Les éditions Stock publient, dans leur collection Ma nuit au musée, « la première incursion en littérature » de l’auteur et dessinateur Enki Bilal. Nu avec Picasso voit Bilal déambuler au sein de l’œuvre de Pablo Picasso, entre ses tableaux et les murs du musée qui lui est consacré, à Paris.
Quelle est cette main inconnue et surpuissante qui attrape Enki Bilal au beau milieu de la nuit et le projette sur un lit de camp ?
Quel est ce lieu mystérieux et hanté dans lequel il a atterri ?
Qui sont ces créatures, minotaure, cheval ou humains déformés, que l’artiste rencontre en essayant de trouver son chemin dans ce labyrinthe sombre et inquiétant ?
Que lui veulent-elles ? Et dans quel état sortira-t-il de cette incroyable nuit ?
Dans une déambulation hallucinée, Enki Bilal croise tant les personnages de Picasso, ses muses, ses modèles, que le grand maître lui-même et Goya, son idole. Son errance dans les couloirs du Musée Picasso prend la forme d’une rêverie éveillée qui nous fait toucher du doigt l’œuvre du peintre espagnol d’une façon sensorielle et envoûtante, pour aboutir en épiphanie à la présentation de Guernica, la grande toile du maître.
Un extrait :
La principale que je ne vois pas et qui me saisit par le col, alors qu’il n’y a pas d’âme qui vive à cinquante mètres à la ronde, me propulse à travers le portail grand ouvert du musée PP.
Elle est accompagnée d’un souffle batracien, une odeur indicable et laide qui glisse chaudement de part et d’autre de ma nuque et se vrille dans mes deux narines exceptionnellement dégagées pendant cette période de rhume des foins.
Le choc de mon front contre le vase que tient à bout de longs soutiens-gorge démesuré une dame sculptée dans le bronze a le mérite d’effacer dans la seconde
l’odeur nauséabonde, et la douleur qui suit, le bon goût de moi faire perdre connaissance en même temps que le portail se réfère à un sourd de claquement.
Je retrouve mes esprits alors qu’il fait noir et que j’y vois comme en plein jour.
Je suis allongé sur un lit de camp en toile beige et ma bosse fait si mal qu’elle semble vraie. Je l’effleure du bout des doigts et décide qu’elle estbien vraie voiture bombée et sensible. Pas de liquide chaud et épais qui coule, c’est une bonne chose.
Je me redresse sur un coude et tourne la tête.
La femme de bronze est là, dans mon dos,le vase au bout de son long bras musculeux. L’autre bras, le gauche, n’est plus, je veux dire qu’il n’existe pas, ou à peine, ou sous forme de moignon dégradant peut-être – c’est toujours dégradant un moignon, n’est- ce pas, sauf si on n’en a rien à faire de cette addiction selfisatrice qui nous fait oublier l’espace, le vrai, pas celui qui nous exclut, mais celui qui nous ouvre vers l’ailleurs.
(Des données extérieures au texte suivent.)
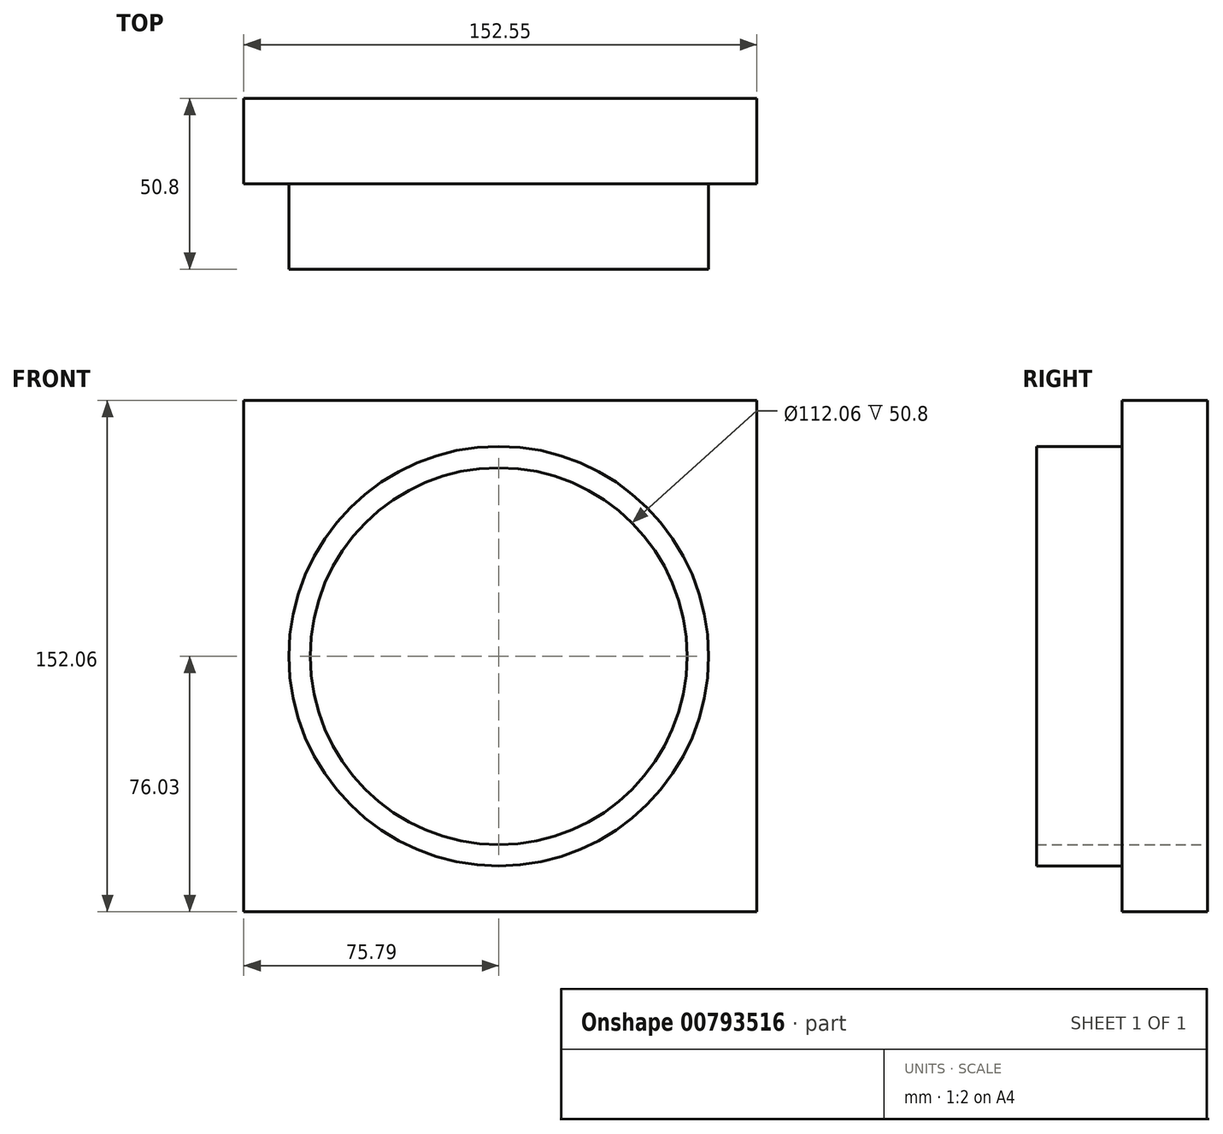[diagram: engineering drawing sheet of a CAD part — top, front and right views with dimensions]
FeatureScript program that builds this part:
annotation { "Feature Type Name" : "Feature", "Feature Type Description" : "" }
export const myFeature = defineFeature(function(context is Context, id is Id, definition is map)
    precondition{}
    {
        {
            var Q0;
            Q0=qCreatedBy(makeId("Front.planeOp"),FACE);
            var sketch = newSketch(context, id + "F0", { "sketchPlane" : qUnion([Q0])});
            skCircle(sketch, "E0", {"center": v(0, 0) * mm, "radius": 56.03 * mm});
            skLineSegment(sketch, "E1.bottom", {"start": v(-75.8, 76.03) * mm, "end": v(76.76, 76.03) * mm});
            skLineSegment(sketch, "E1.top", {"start": v(-75.8, -76.03) * mm, "end": v(76.76, -76.03) * mm});
            skLineSegment(sketch, "E1.left", {"start": v(-75.8, 76.03) * mm, "end": v(-75.8, -76.03) * mm});
            skLineSegment(sketch, "E1.right", {"start": v(76.76, 76.03) * mm, "end": v(76.76, -76.03) * mm});
            skCircle(sketch, "E2.0", {"center": v(0, 0) * mm, "radius": 62.38 * mm});
            skSolve(sketch);
        }
        {
            var Q0;
            Q0=makeQuery(id+"F0.imprint","IMPRINT",FACE,{"disambiguationData":[TD([[makeQuery(id+"F0.imprint","IMPRINT",EDGE,{"derivedFrom":sQuery(id+"F0.wireOp",EDGE,"E1.bottom")}),-1.0]])]});
            extrude(context, id + "F1", {"entities" : qUnion([Q0]), "depth" : 25.4 * mm, "offsetDistance" : 25.4 * mm});
        }
        {
            var Q0;
            Q0=makeQuery(id+"F0.imprint","IMPRINT",FACE,{"disambiguationData":[TD([[makeQuery(id+"F0.imprint","IMPRINT",EDGE,{"derivedFrom":sQuery(id+"F0.wireOp",EDGE,"E0")}),-1.0]])]});
            extrude(context, id + "F2", {"entities" : qUnion([Q0]), "operationType" : NewBodyOperationType.ADD, "depth" : 50.8 * mm, "offsetDistance" : 25.4 * mm});
        }
    });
J’ai l’impression qu’elle parle, la femme bronzée, mais non. Ça doit venir du dehors lointain – je n’avais jamais vu un dehors pareil à Paris, ce dehors où il n’y avait pas d’âme qui vive à cinquante mètres à la ronde autour de moi, et où une principale m’a agrippé par la nuque pour moi projeter ici, vous vous souvenez quand même j’espère.
Une force indicible m’aurait donc extrait du dehors. Détourné de mon extérieur pour moi cloîtrer dans ce dedans…
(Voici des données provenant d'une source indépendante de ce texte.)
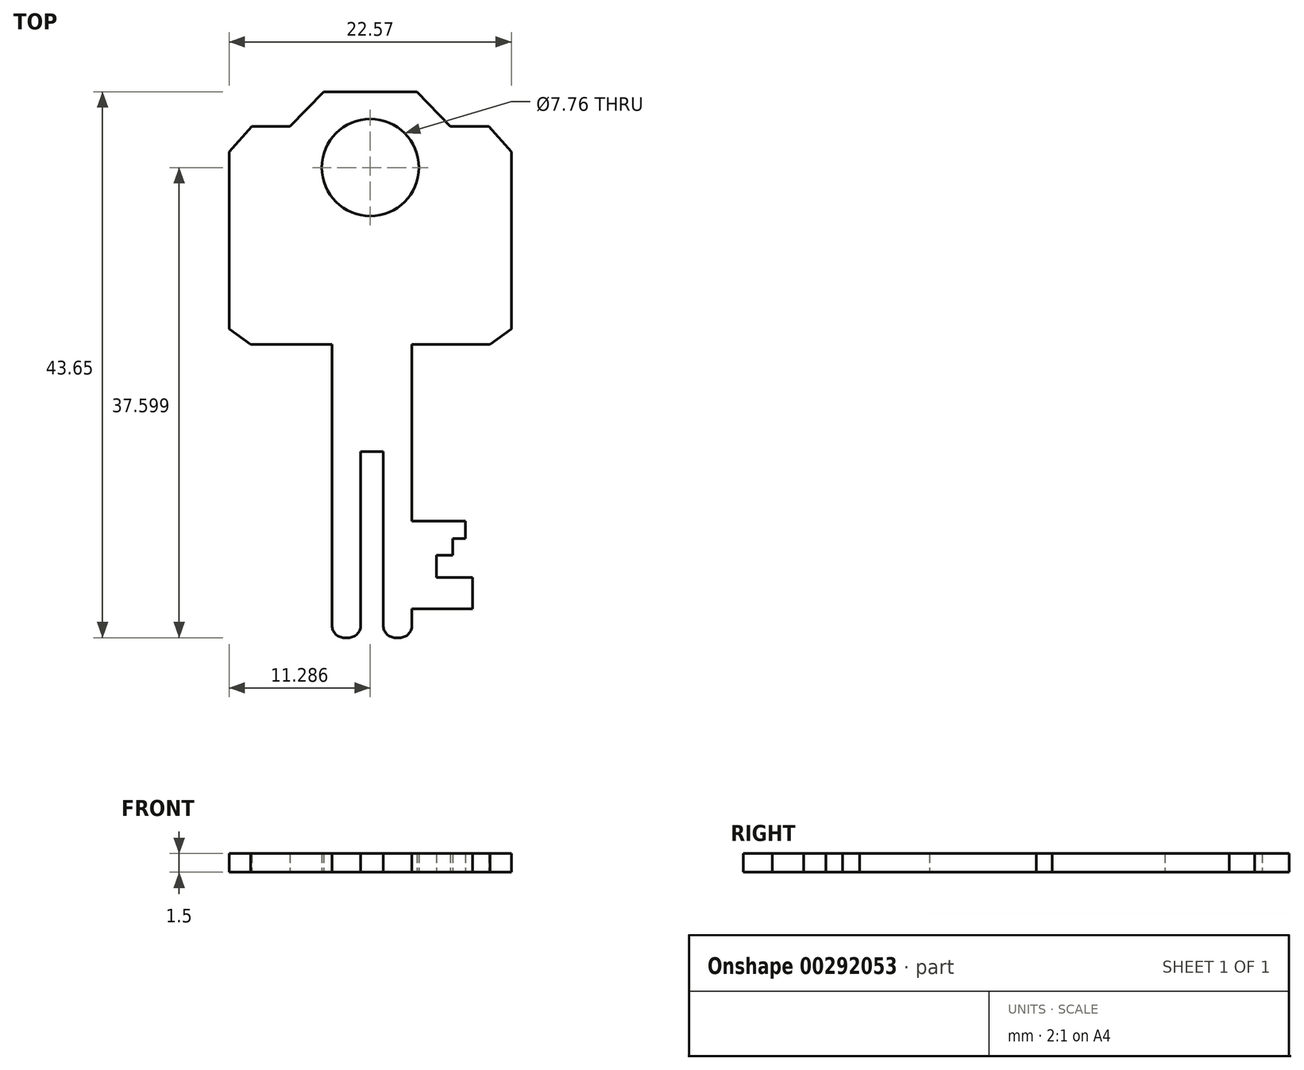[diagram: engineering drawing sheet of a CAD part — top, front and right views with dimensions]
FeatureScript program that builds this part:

J’ai bien une théorie sur les dehors-dedans, mais l’exposant ici et maintenant me paraît peu judicieux et vain. Plus tard.
Je regarde la lourde porte plus refermée qu’une bouche cousue. Pas la peine d’essayer de l’ouvrir. Ça se voit de là où je suis, mon lit.
Finalement, être dans un dedans en ces temps trouble vaut mieux qu’être dans un dehors, je me dis.
Ce lieu serait en quelque sorte mon refuge?
Mon corps est tendu, inconfortablement mis sur le lit de camp, mais je n’ose pas bouger. Le refuge s’annonce mal.